仁と円はこの町の生まれではなかった。幼いころは海のそばにある町の冬至で測量士の両親と
暮らしていたが、両親が事故に遭い兄弟二人きりになってしまった。
仁は父親の教育もあり計算が得意だったので宿屋で住み込みで働いていた。
宿屋の主人に頼み込み円も一緒に住まわせてもらっていたのだが
小遣い程度の収入では食べて行くのがやっとだった。
その後たまたま観光に来ていた快の両親が彼らを引き取ってくれた。
快とはそれ以来兄弟のように一緒に育った。
快の両親と快には恩がある。
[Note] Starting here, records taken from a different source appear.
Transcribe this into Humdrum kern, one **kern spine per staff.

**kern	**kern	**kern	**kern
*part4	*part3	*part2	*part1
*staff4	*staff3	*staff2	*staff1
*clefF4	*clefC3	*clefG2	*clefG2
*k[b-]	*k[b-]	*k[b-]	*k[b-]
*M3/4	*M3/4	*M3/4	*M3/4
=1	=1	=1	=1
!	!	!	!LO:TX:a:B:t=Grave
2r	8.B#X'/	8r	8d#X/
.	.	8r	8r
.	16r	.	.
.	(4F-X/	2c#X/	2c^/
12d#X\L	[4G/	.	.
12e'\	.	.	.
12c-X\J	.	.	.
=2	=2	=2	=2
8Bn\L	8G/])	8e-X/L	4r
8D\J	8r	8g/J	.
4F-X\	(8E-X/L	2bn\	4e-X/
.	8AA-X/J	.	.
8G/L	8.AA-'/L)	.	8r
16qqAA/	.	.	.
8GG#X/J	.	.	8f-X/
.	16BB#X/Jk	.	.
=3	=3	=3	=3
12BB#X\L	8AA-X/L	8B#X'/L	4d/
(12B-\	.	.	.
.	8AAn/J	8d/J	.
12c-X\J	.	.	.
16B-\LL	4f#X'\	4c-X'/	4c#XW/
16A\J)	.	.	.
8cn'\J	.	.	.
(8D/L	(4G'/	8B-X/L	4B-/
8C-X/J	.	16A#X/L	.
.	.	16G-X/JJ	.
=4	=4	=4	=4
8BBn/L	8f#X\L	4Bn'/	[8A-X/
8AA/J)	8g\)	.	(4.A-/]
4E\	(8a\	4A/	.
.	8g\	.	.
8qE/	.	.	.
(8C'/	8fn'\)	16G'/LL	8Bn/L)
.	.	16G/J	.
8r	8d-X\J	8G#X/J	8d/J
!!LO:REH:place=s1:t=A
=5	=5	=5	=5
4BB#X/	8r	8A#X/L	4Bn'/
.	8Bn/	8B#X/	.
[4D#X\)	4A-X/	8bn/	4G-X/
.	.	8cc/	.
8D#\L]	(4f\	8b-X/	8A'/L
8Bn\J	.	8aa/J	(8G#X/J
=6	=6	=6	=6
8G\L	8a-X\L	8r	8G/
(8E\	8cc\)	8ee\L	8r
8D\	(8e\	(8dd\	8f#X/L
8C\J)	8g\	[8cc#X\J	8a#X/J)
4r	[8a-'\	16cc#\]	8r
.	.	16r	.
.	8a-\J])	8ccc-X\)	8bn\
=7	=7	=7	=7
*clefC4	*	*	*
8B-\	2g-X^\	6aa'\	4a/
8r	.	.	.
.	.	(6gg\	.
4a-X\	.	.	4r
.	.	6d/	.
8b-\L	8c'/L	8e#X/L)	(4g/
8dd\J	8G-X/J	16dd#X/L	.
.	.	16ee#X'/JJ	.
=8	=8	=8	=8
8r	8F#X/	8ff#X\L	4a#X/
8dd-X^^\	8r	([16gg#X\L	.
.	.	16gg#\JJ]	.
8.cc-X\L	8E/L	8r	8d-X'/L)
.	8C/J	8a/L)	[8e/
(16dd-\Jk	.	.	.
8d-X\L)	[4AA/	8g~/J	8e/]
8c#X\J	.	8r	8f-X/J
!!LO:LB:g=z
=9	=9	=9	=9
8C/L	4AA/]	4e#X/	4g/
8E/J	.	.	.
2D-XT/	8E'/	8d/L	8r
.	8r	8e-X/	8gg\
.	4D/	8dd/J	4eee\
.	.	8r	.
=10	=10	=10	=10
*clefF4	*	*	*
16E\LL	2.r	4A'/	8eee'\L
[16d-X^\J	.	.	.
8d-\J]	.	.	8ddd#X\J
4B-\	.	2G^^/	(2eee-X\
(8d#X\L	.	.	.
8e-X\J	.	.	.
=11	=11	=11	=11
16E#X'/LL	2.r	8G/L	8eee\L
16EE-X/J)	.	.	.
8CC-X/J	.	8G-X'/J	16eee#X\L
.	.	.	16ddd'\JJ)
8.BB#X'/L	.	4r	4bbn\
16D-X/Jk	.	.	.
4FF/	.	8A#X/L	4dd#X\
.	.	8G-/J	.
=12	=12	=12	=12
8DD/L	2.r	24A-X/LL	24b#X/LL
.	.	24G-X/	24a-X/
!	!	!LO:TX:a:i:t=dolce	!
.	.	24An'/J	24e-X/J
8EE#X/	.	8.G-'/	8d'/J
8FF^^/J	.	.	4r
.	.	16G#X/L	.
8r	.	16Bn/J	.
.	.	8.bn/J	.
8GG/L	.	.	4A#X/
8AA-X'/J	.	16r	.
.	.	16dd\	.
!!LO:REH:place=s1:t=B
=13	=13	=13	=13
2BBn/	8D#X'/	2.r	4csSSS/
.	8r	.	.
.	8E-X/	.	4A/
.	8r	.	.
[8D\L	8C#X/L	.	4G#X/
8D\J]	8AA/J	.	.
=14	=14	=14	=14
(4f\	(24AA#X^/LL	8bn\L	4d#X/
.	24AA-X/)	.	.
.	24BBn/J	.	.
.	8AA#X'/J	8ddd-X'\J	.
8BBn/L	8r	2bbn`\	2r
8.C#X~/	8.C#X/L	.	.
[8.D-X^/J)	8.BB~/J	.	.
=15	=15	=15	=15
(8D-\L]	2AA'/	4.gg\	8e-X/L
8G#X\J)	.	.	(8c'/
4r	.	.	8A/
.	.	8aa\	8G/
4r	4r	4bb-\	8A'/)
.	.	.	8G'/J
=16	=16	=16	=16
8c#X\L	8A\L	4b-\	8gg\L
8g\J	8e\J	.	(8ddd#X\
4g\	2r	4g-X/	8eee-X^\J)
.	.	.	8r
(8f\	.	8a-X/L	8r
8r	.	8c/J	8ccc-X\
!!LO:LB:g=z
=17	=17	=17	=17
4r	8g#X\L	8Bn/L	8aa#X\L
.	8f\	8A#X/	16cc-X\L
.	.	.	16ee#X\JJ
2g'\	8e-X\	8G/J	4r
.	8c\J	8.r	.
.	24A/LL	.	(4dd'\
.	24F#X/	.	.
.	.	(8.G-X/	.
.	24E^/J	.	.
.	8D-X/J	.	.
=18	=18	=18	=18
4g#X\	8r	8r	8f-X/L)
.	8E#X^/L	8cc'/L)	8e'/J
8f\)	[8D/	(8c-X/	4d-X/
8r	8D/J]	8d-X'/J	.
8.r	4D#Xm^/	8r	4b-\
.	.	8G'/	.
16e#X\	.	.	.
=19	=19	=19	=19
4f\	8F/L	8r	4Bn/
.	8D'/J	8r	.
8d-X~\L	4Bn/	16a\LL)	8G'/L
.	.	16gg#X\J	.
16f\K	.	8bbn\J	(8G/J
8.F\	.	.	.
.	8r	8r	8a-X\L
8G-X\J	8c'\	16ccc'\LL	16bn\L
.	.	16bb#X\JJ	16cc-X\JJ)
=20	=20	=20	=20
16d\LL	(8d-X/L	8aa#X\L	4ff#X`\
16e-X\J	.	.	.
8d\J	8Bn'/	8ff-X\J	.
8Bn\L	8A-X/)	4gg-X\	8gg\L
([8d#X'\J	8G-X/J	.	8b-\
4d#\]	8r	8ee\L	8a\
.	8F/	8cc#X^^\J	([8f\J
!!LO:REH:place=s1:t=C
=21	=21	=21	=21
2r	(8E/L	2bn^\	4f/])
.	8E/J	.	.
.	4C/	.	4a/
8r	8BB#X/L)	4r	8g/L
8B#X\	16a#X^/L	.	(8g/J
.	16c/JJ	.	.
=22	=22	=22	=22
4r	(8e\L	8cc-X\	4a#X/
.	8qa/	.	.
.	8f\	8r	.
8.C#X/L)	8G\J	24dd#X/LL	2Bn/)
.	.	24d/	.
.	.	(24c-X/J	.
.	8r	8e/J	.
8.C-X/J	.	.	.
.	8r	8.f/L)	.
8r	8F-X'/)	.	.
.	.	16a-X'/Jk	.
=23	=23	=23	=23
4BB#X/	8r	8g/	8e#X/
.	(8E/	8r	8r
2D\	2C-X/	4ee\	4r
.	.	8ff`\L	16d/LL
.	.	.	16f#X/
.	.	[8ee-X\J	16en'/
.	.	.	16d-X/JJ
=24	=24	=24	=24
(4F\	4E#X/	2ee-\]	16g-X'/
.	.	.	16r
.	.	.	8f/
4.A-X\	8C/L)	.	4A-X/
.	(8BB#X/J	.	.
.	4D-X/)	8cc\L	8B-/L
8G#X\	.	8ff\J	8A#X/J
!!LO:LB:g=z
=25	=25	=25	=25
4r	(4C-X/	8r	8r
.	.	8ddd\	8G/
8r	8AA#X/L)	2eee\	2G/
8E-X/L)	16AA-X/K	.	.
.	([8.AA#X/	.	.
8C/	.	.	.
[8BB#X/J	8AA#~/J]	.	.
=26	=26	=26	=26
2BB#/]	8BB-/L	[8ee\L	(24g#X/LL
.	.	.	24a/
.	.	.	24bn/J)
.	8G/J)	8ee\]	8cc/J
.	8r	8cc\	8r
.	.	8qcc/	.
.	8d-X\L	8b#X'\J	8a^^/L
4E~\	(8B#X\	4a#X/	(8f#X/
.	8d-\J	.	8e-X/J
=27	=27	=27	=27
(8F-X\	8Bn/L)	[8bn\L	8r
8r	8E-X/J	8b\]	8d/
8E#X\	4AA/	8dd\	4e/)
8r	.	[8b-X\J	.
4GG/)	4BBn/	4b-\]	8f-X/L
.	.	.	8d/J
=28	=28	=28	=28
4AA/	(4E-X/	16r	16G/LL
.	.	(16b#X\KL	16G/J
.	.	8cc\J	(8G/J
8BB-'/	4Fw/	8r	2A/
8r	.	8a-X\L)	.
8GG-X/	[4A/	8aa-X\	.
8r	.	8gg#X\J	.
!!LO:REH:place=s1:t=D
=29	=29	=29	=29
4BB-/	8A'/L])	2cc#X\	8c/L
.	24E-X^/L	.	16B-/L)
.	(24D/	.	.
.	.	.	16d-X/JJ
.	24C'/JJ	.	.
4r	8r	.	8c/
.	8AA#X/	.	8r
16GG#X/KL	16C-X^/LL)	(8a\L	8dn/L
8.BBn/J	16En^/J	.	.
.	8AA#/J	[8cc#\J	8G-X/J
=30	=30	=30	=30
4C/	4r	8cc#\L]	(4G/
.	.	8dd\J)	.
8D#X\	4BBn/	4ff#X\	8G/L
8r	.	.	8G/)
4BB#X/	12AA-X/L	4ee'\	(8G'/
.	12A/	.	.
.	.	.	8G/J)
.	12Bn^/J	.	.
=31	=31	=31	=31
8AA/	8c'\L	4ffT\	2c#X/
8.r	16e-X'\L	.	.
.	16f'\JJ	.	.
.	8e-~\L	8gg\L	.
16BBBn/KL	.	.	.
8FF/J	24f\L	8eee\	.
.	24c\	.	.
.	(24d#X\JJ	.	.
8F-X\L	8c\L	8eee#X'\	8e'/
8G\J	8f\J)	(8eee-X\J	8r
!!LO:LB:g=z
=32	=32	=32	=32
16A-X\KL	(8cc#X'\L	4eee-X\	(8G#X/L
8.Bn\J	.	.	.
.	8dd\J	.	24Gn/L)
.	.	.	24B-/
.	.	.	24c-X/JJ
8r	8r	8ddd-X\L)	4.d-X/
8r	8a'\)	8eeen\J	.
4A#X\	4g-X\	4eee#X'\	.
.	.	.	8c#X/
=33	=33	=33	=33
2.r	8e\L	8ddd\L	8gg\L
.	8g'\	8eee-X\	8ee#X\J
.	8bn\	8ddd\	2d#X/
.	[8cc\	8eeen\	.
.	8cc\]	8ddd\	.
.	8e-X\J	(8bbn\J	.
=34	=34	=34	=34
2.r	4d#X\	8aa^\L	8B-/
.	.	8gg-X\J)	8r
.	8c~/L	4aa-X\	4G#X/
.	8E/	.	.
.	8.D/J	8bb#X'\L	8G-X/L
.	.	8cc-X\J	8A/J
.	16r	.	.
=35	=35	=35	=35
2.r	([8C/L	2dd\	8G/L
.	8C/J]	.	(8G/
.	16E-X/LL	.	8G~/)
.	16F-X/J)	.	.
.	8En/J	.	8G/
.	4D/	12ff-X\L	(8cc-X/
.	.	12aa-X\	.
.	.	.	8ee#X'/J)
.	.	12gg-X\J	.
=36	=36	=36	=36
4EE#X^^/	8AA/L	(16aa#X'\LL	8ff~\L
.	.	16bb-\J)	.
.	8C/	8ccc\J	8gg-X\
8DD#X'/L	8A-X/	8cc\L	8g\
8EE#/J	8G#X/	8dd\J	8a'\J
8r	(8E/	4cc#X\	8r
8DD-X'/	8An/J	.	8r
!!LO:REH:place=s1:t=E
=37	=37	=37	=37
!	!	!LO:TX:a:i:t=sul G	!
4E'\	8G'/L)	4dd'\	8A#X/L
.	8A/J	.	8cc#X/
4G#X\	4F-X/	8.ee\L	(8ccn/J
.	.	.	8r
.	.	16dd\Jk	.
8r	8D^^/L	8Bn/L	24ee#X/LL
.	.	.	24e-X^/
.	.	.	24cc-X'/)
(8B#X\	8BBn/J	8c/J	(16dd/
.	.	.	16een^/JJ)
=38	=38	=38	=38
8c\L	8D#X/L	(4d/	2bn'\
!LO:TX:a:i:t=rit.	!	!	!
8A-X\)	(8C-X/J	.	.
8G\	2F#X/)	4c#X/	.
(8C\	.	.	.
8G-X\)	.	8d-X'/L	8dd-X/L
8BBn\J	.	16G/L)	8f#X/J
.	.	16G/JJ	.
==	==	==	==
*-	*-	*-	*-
もちろん恩だけでなく自分の子供のように愛情を注いで
くれた彼らに家族の情を持っている。

今のこの町に心を痛めているのは仁も一緒だ。きっと町の人達も同じ思いだろう、と
仁は思っていた。だからこそ快にあそこまで言ったのだ。
町の状態に危機感を抱いてから仁はどうしたらこの状態を抜けられるのか
ずっと考えていた。そしてひとつの道を見出した。ただしその道を行くためには
快の覚悟だけでなく町の人達の覚悟がいる、どちらがかけても町は全滅するだろう。
その覚悟は道があるから進む、というのでは駄目だ。
道が無くても進む、というぐらいの覚悟が無ければならない。仁が見出した道は
道というにはあまりにも険しいものだった。

仁は、近いうちに彼らの覚悟が決まった時に必要になる、標を書き始めた。



このお話は前から書きたいと思っていた山国が独立する前のお話になります。